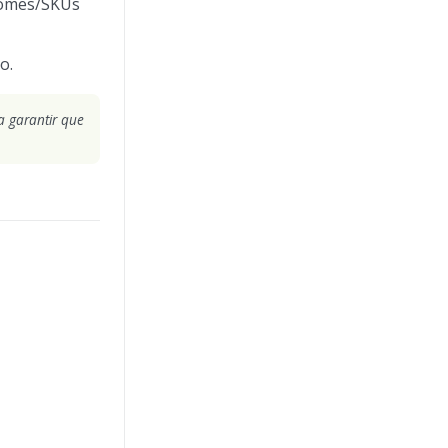
 nomes/SKUs
o.
a garantir que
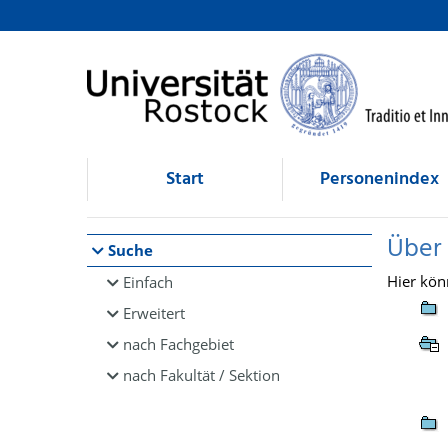
Browsen
direkt zum Inhalt
Start
Personenindex
Über
Suche
Hier kön
Einfach
Erweitert
nach Fachgebiet
nach Fakultät / Sektion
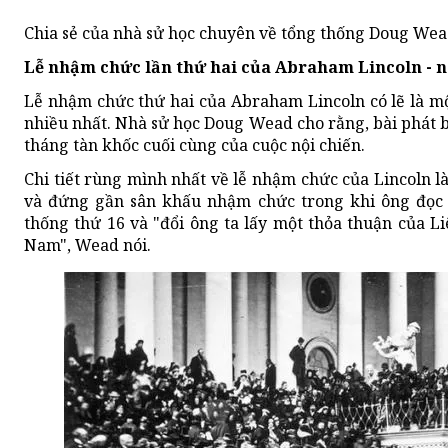
Chia sẻ của nhà sử học chuyên về tổng thống Doug We
Lễ nhậm chức lần thứ hai của Abraham Lincoln - n
Lễ nhậm chức thứ hai của Abraham Lincoln có lẽ là m
nhiều nhất. Nhà sử học Doug Wead cho rằng, bài phát b
tháng tàn khốc cuối cùng của cuộc nội chiến.
Chi tiết rùng mình nhất về lễ nhậm chức của Lincoln là
và đứng gần sân khấu nhậm chức trong khi ông đọc d
thống thứ 16 và "đổi ông ta lấy một thỏa thuận của L
Nam", Wead nói.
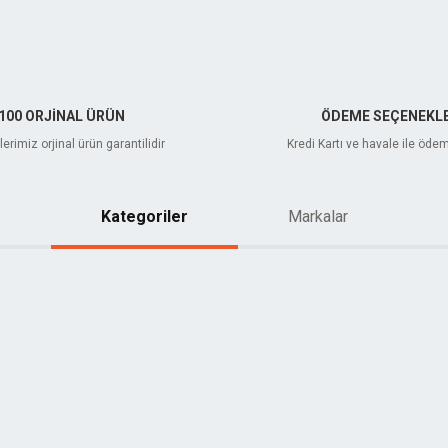
100 ORJİNAL ÜRÜN
ÖDEME SEÇENEKLE
erimiz orjinal ürün garantilidir
Kredi Kartı ve havale ile öde
Kategoriler
Markalar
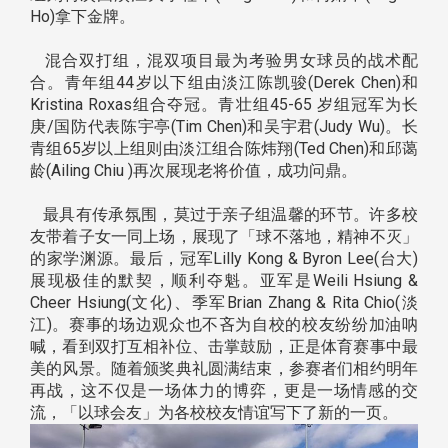
Ho)拿下金牌。
混合双打组，混双项目最为考验男女球员的战术配
合。青年组44岁以下组由淡江陈凯骏(Derek Chen)和
Kristina Roxas组合夺冠。青壮组45-65 岁组冠军为长
庚/国防代表陈宇亭(Tim Chen)和吴宇君(Judy Wu)。长
青组65岁以上组则由淡江组合陈炜翔(Ted Chen)和邱蔼
龄(Ailing Chiu )再次展现老将价值，成功问鼎。
最具有传承氛围，莫过于亲子组温馨的环节。许多校
友带着子女一同上场，展现了「球不落地，精神不灭」
的家学渊源。最后，冠军Lilly Kong & Byron Lee(台大)
展现极佳的默契，顺利夺魁。亚军是Weili Hsiung &
Cheer Hsiung(文化)、季军Brian Zhang & Rita Chio(淡
江)。赛事的场边观众也不吝为自校的校友纷纷加油呐
喊，看到双打互相补位、击掌鼓励，正是体育赛事中最
美的风景。随着颁奖典礼圆满结束，参赛者们相约明年
再战，这不仅是一场体力的博弈，更是一场情感的交
流，「以球会友」为各校校友情谊写下了新的一页。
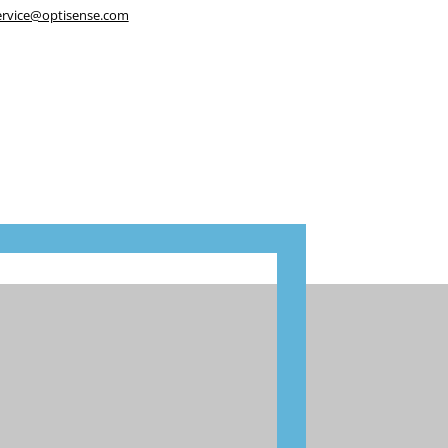
ervice@optisense.com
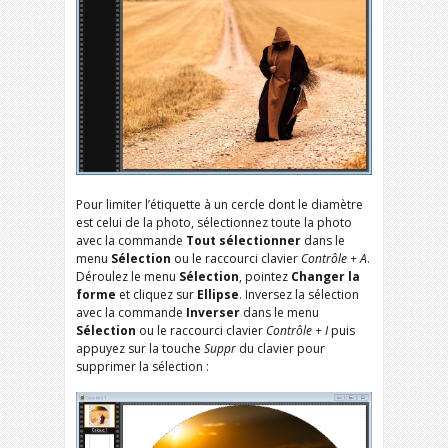
Pour limiter l’étiquette à un cercle dont le diamètre
est celui de la photo, sélectionnez toute la photo
avec la commande
Tout sélectionner
dans le
menu
Sélection
ou le raccourci clavier
Contrôle + A
.
Déroulez le menu
Sélection
, pointez
Changer la
forme
et cliquez sur
Ellipse
. Inversez la sélection
avec la commande
Inverser
dans le menu
Sélection
ou le raccourci clavier
Contrôle + I
puis
appuyez sur la touche
Suppr
du clavier pour
supprimer la sélection :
▬▬▬
DIRECTIVE: Quote the text read from all of the items above word for word, without the pictures.

RESPONSE BELOW:
 nomes/SKUs
o.
a garantir que
Browsen
direkt zum Inhalt
Start
Personenindex
Über
Suche
Hier kön
Einfach
Erweitert
nach Fachgebiet
nach Fakultät / Sektion
Chia sẻ của nhà sử học chuyên về tổng thống Doug We
Lễ nhậm chức lần thứ hai của Abraham Lincoln - n
Lễ nhậm chức thứ hai của Abraham Lincoln có lẽ là m
nhiều nhất. Nhà sử học Doug Wead cho rằng, bài phát b
tháng tàn khốc cuối cùng của cuộc nội chiến.
Chi tiết rùng mình nhất về lễ nhậm chức của Lincoln là
và đứng gần sân khấu nhậm chức trong khi ông đọc d
thống thứ 16 và "đổi ông ta lấy một thỏa thuận của L
Nam", Wead nói.
100 ORJİNAL ÜRÜN
ÖDEME SEÇENEKLE
erimiz orjinal ürün garantilidir
Kredi Kartı ve havale ile öde
Kategoriler
Markalar
Ho)拿下金牌。
混合双打组，混双项目最为考验男女球员的战术配
合。青年组44岁以下组由淡江陈凯骏(Derek Chen)和
Kristina Roxas组合夺冠。青壮组45-65 岁组冠军为长
庚/国防代表陈宇亭(Tim Chen)和吴宇君(Judy Wu)。长
青组65岁以上组则由淡江组合陈炜翔(Ted Chen)和邱蔼
龄(Ailing Chiu )再次展现老将价值，成功问鼎。
最具有传承氛围，莫过于亲子组温馨的环节。许多校
友带着子女一同上场，展现了「球不落地，精神不灭」
的家学渊源。最后，冠军Lilly Kong & Byron Lee(台大)
展现极佳的默契，顺利夺魁。亚军是Weili Hsiung &
Cheer Hsiung(文化)、季军Brian Zhang & Rita Chio(淡
江)。赛事的场边观众也不吝为自校的校友纷纷加油呐
喊，看到双打互相补位、击掌鼓励，正是体育赛事中最
美的风景。随着颁奖典礼圆满结束，参赛者们相约明年
再战，这不仅是一场体力的博弈，更是一场情感的交
流，「以球会友」为各校校友情谊写下了新的一页。
ervice@optisense.com
Pour limiter l’étiquette à un cercle dont le diamètre
est celui de la photo, sélectionnez toute la photo
avec la commande
Tout sélectionner
dans le
menu
Sélection
ou le raccourci clavier
Contrôle + A
.
Déroulez le menu
Sélection
, pointez
Changer la
forme
et cliquez sur
Ellipse
. Inversez la sélection
avec la commande
Inverser
dans le menu
Sélection
ou le raccourci clavier
Contrôle + I
puis
appuyez sur la touche
Suppr
du clavier pour
supprimer la sélection :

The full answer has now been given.